EXTRACT PROVIDED:
==============================
One of the main things I loved about Opeth (huge dynamic range) is missing. As stated, the guitars stay mildly distorted the entire time, the same tired b3 organ and mellotron sounds are ever present, the drums are as flat as a Steve Miller Band track. 
I have stated this opinion to friends and they are defending furiously by saying that Metal Heads are so closed minded and that we are just pissed that they didn't make another metal record. I argue that if they had done the exact opposite (all metal, no clean singing etc...) would it still be Opeth or would it be another Bloodbath outing? I always identified Opeth as a band of balance. 
I want to like this but so far it just isn't happening


----------



## atimoc (Sep 5, 2011)

OK, does anyone want to confess that Youtube user "akerstache" is their alter ego?  Jesus, can't stop laughing...

akerstache&#39;s Channel - YouTube


----------



## Dwellingers (Sep 5, 2011)

I dont the the overall mood and vibe of this record is not that much different from Watershed. I thinks its awesome with a lot of progressive features and cool songwriting. Imo its completely unimportant it this was put out under the opeth banner or another project - its still music and if one digs - one purchases ...


----------



## fps (Sep 5, 2011)

Just like to say I haven't seen the last two opeth discs as being more risk-taking than their previous better albums, with the exception of the track Lotus Eaters. It sounds much less risky to start overtly copying a bunch of 70s bands by using keys. Mikael is no arranger of keys.
==============================
EXTRACTED INFORMATION:

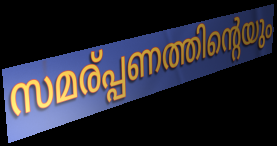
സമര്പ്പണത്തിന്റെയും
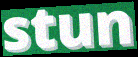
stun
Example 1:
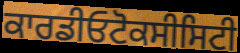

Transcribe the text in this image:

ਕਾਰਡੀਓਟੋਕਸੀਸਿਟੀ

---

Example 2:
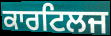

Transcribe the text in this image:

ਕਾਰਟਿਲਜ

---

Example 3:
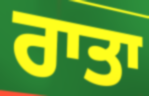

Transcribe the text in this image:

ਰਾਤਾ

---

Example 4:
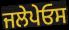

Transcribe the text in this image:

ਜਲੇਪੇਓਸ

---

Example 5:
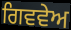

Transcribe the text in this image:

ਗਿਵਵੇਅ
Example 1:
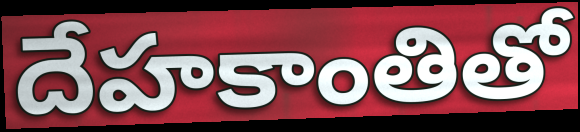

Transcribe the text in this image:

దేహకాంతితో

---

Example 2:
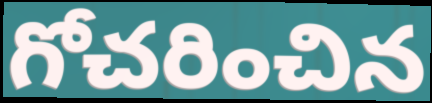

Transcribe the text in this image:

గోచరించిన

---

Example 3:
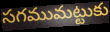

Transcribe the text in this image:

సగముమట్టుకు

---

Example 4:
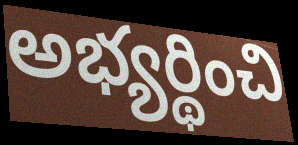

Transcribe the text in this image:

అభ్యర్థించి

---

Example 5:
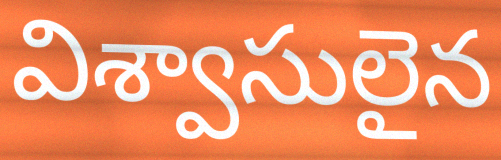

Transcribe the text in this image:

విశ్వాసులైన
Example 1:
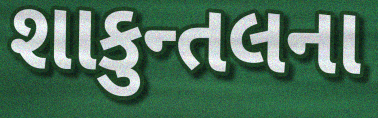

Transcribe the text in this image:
==============================
Reproduce the part of the Opeth forum thread starting with "## Dwellingers (Sep" and going on through "one purchases ...".

## Dwellingers (Sep 5, 2011)

I dont the the overall mood and vibe of this record is not that much different from Watershed. I thinks its awesome with a lot of progressive features and cool songwriting. Imo its completely unimportant it this was put out under the opeth banner or another project - its still music and if one digs - one purchases ...